Recopiez l'entretien avec Zazie en partant de « Une fois de » et en continuant jusqu'à « le plus aujourd'hui? », mais substituez « brutalité » à « violence ».

Extrait à lire:
------------------------

Zazie en vert et contre tous

Après 25 ans de carrière, Zazie rassemble encore les foules. À 54 ans, l'artiste française sort un dixième album dans lequel elle manie avec toujours autant de brio, et d'intelligence, les mots. Un don qui lui permet de transformer les sujets qui la touchent, comme l'écologie, en une véritable poésie. Son «Essenciel» est d'ailleurs déjà couronné disque d'or.
par
Laura
Temps de lecture 3 min.

Dans ce nouvel album, vous dites qu'il faut ‘marcher aujourd'hui à l'essenciel'. C'est une nouvelle philosophie de vie?

«Oh non, c'est comme ça depuis un moment (rires). Peut-être qu'avec la maturité on se rend compte que pour être un peu plus léger, c'est pas mal de se désencombrer de certaines choses. C'est juste se redire que c'est grâce à des choses qui sont beaucoup plus simples que l'on est fonctionnel et heureux.»

Une fois de plus, on constate un ressentiment vis-à-vis de la nature humaine. Dans «Nos âmes sont», vous dénoncez le comportement et la méchanceté dont l'Homme peut faire preuve.

«C'est plutôt un questionnement. Le fond de nos cœurs est plutôt joli et le fond de l'humanité peut être beau. Mais à force d'avoir visé des lunes sur lesquelles on ne vit pas, ça a créé de la frustration, de la colère et de la violence. Si on écoutait la petite voix qui nous dit d'injecter de la poésie au quotidien, on serait beaucoup plus heureux.»

Qu'est-ce qui vous émeut le plus aujourd'hui?

------------------------

Données:
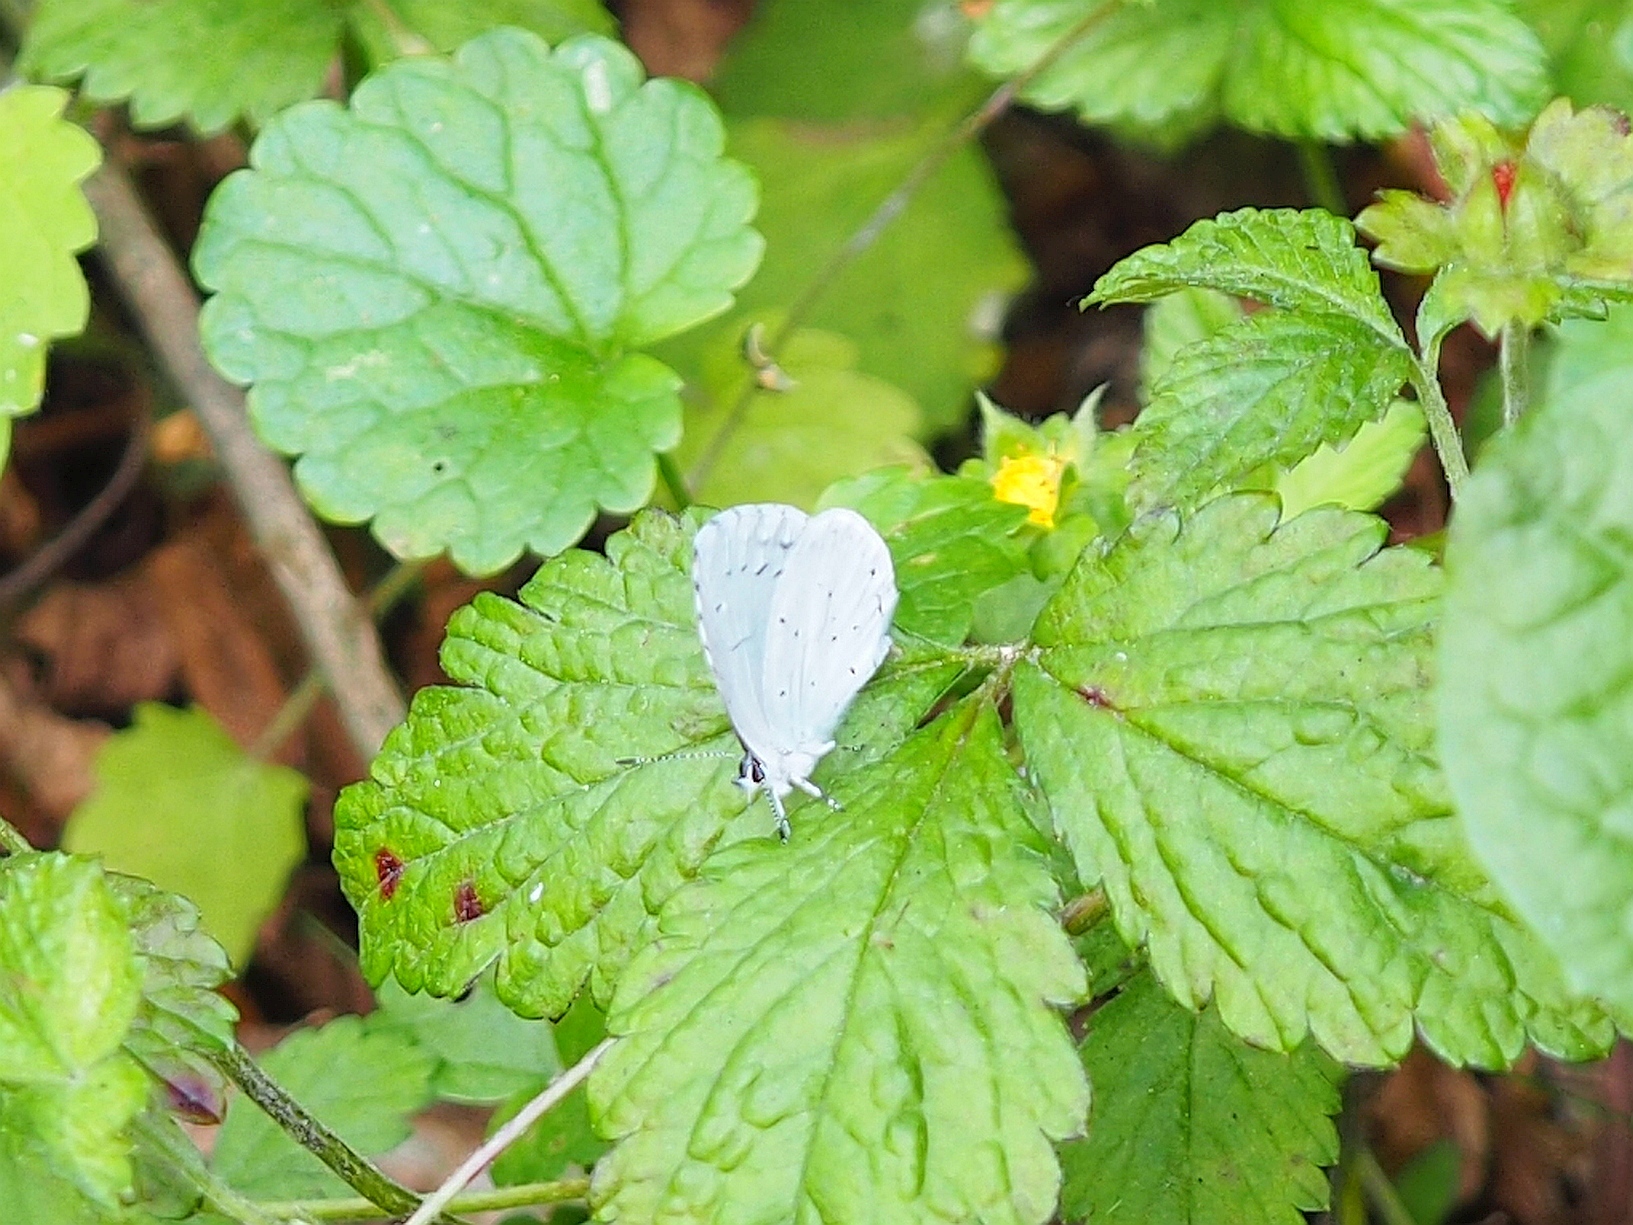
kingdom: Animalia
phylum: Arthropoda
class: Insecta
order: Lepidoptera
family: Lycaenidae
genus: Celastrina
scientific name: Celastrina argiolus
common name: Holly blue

------------------------

Corrigé:
Une fois de plus, on constate un ressentiment vis-à-vis de la nature humaine. Dans «Nos âmes sont», vous dénoncez le comportement et la méchanceté dont l'Homme peut faire preuve.

«C'est plutôt un questionnement. Le fond de nos cœurs est plutôt joli et le fond de l'humanité peut être beau. Mais à force d'avoir visé des lunes sur lesquelles on ne vit pas, ça a créé de la frustration, de la colère et de la brutalité. Si on écoutait la petite voix qui nous dit d'injecter de la poésie au quotidien, on serait beaucoup plus heureux.»

Qu'est-ce qui vous émeut le plus aujourd'hui?